Conditioning of the first Drift Tube Linac starts at ESS

DTL workshop
The DTL workshop at ESS. Photo: Francesco Grespan/INFN

Conditioning of the first drift tube linac (DTL1) has started. This is a key milestone for the ESS Accelerator Division, and another important step towards the commissioning of the full machine.

The DTL section of the accelerator is designed and built by INFN (National Institute of Nuclear Physics), as part of the Italian In-Kind contribution to ESS.

Inside DTL tank

The copper drift tubes inside a DTL tank.

Photo: Ulrika Hammarlund/ESS

The Drift Tube Linac (DTL) section of the ESS linac will accelerate the proton beam from 3.6 to 90 MeV, which equals 40% of the speed of light. When fully operational, it will be the most powerful drift tube linac in the world.

Inside the drift tube linac tank there is a sequence of accelerating gaps, allowing protons to gain energy each time they pass through a gap. The gaps are alternated with tubes, where the particles are shielded from the RF field, and they simply drift. Because the RF field periodically reverses its polarity, the beam drifts inside the tube to make sure that the beam always meets the field at the polarity giving acceleration.


The first DTL tank under installation in the ESS Linac.

Photo: Ulrika Hammarlund/ESS

The five DTL tanks are an in-kind contribution of INFN to ESS. Designed by INFN-Legnaro and INFN-Torino, all the parts are produced and separately tested in Italy.

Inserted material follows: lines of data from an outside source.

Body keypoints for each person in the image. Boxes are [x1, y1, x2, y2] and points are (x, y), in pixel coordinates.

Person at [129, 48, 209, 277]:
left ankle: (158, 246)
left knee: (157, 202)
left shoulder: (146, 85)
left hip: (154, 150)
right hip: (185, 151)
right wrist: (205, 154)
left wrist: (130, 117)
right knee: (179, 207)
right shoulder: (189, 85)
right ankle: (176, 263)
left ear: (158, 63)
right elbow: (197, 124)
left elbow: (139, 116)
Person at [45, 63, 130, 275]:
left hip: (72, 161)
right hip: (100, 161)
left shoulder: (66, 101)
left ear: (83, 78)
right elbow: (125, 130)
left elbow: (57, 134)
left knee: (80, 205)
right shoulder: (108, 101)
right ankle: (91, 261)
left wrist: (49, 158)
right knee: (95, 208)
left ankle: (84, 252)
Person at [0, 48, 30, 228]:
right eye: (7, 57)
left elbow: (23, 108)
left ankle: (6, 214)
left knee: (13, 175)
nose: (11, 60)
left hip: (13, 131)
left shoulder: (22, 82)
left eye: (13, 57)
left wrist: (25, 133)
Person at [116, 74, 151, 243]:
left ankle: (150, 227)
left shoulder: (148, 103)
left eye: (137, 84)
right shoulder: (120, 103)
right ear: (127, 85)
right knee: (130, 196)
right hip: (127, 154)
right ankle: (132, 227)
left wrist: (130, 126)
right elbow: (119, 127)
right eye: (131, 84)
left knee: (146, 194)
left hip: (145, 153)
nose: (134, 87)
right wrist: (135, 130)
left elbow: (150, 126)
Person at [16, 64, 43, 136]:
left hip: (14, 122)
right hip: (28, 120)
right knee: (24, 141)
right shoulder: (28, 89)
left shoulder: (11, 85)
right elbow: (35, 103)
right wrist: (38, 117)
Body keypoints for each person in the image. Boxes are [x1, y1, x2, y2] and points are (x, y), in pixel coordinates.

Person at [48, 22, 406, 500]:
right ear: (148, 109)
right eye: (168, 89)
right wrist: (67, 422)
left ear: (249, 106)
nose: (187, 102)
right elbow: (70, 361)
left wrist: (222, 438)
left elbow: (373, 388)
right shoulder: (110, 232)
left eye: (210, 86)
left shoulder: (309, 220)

Then everything is shipped to ESS and assembled and tuned by INFN staff in a dedicated workshop located in the ESS Klystron Gallery.

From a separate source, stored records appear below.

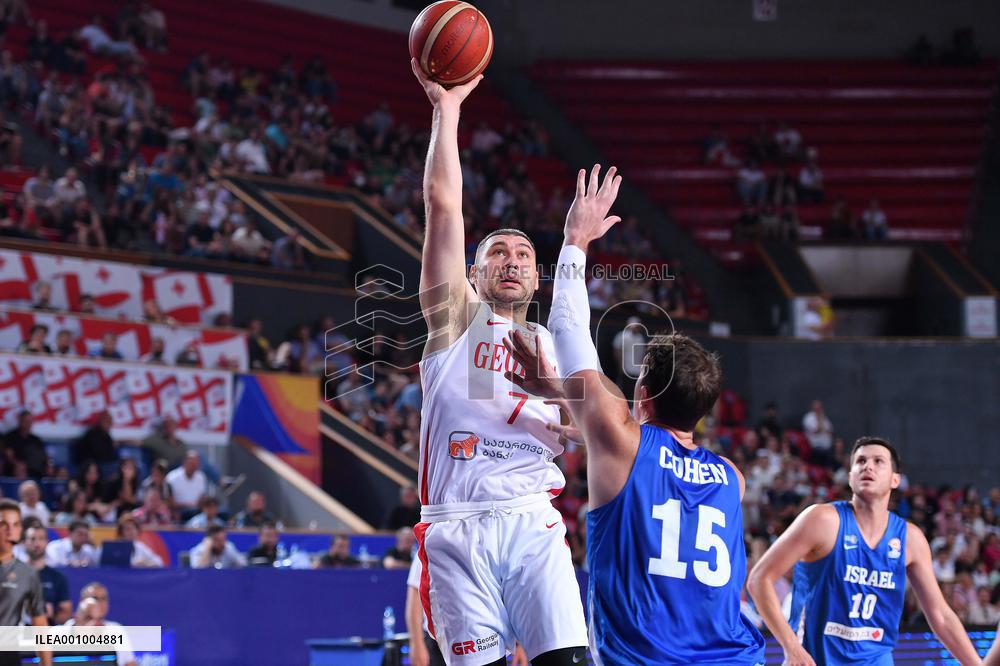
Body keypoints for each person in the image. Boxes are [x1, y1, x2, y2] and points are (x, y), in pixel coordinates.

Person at [505, 164, 764, 663]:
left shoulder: (621, 439)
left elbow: (565, 325)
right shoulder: (734, 477)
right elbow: (647, 457)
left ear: (641, 394)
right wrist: (566, 397)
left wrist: (576, 238)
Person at [409, 58, 588, 664]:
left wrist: (559, 395)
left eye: (523, 254)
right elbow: (442, 207)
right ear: (474, 274)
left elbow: (588, 434)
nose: (512, 260)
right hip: (457, 527)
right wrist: (447, 109)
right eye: (497, 253)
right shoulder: (454, 320)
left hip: (533, 523)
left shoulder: (557, 344)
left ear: (536, 279)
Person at [748, 437, 981, 666]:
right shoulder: (822, 520)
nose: (868, 466)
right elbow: (759, 579)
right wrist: (791, 648)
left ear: (895, 479)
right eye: (860, 461)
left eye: (878, 461)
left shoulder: (910, 539)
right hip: (816, 658)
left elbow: (941, 615)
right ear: (850, 477)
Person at [0, 500, 52, 666]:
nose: (9, 531)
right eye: (3, 524)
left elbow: (40, 625)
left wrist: (46, 663)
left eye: (15, 524)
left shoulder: (27, 574)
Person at [64, 582, 137, 666]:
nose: (99, 603)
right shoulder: (63, 630)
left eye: (103, 598)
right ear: (82, 601)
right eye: (95, 598)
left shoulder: (116, 629)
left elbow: (130, 663)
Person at [23, 524, 71, 625]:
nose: (36, 543)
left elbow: (66, 612)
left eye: (41, 538)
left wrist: (51, 614)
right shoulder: (13, 574)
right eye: (32, 539)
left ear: (47, 542)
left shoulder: (57, 578)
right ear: (24, 542)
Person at [5, 410, 47, 478]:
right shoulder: (10, 437)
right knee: (20, 468)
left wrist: (48, 465)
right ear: (20, 421)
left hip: (34, 469)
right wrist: (17, 463)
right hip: (15, 469)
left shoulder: (36, 440)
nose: (28, 424)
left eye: (30, 422)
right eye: (26, 421)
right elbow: (8, 454)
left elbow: (43, 456)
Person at [165, 451, 208, 515]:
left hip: (197, 510)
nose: (194, 466)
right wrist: (190, 505)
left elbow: (202, 497)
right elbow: (169, 502)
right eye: (192, 464)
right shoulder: (172, 477)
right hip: (179, 511)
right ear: (184, 462)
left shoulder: (201, 477)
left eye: (196, 464)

After all the checks have been passed and the tank has been installed in the linac, “RF fuel” is injected in the engine, starting the conditioning phase.

INFN is involved with ESS in all stages of the DTL, from design to installation, from RF conditioning until beam commissioning.

What is conditioning?

Klystron gallery

RF power is supplied from modulators and klystrons on the gallery-side, fed to the Accelerator via waveguides.

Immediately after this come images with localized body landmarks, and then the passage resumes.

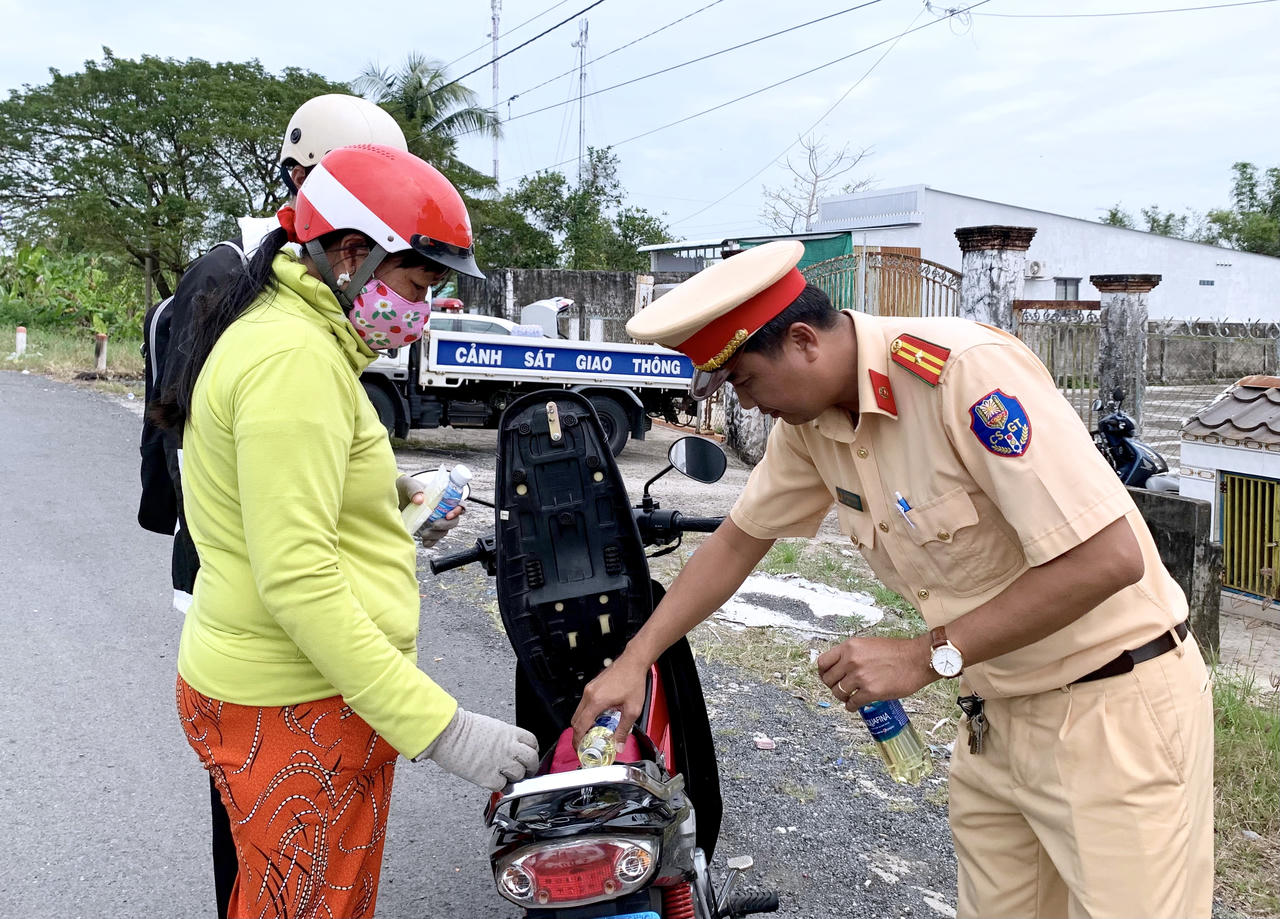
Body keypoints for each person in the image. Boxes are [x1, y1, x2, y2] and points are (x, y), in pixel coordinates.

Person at [572, 240, 1213, 919]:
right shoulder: (813, 424)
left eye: (746, 382)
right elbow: (737, 542)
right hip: (998, 717)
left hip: (1112, 711)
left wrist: (922, 655)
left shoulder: (963, 376)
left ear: (801, 341)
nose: (748, 405)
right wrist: (634, 663)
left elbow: (1109, 558)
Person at [151, 143, 539, 918]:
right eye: (418, 283)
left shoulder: (299, 334)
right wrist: (444, 727)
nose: (423, 308)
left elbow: (271, 490)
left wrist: (386, 503)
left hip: (302, 692)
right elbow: (296, 576)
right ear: (351, 254)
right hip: (291, 702)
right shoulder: (292, 357)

Photo: Ulrika Hammarlund/ESS

Conditioning is the process of gradually ramping up the radio-frequency (RF) power applied to the cavity until it reaches the power and stability required to accelerate the proton beam.  Starting at a low power level, the power is then gradually ramped up to reach 1.2 MW, 3ms pulse and 14 Hz repetition rate – ready for beam operation.

During the conditioning, the performance of the RF system supplying power to the cavity and all its safety functions, the vacuum system and the water-cooling system, is also confirmed.

The conditioning activities are performed by members of the Front End and Magnets section of the ESS Linac Group with support from the ESS operations team and in-kind partner INFN.

What's next?

When the conditioning phase is completed beam will be accelerated from the Ion Source through the Low Energy Beam Transport (LEBT), the Radio-Frequency Quadrupole (RFQ), the Medium Energy Beam Transport (MEBT) and DTL1 up to a Faraday Cup (FC) installed at the end of the tank. In preparation for this, a Safety Readiness Review will be held.

The beam commissioning stage including DTL1 is expected to be completed this summer, after which three more DTL tanks will be installed and tested.

Once the fifth DTL tank is installed and tested, the RF conditioning will be carried out together with the rest of the Superconducting Linac before the first beam will be sent to the Tuning Beam Dump. 


The Ion source and LEBT (in-kind contributions from INFN, Italy), RFQ (CEA, France), MEBT (ESS Bilbao, Spain) and DTL tank 1 (INFN, Italy) will be part of the next stage of beam commissioning at ESS.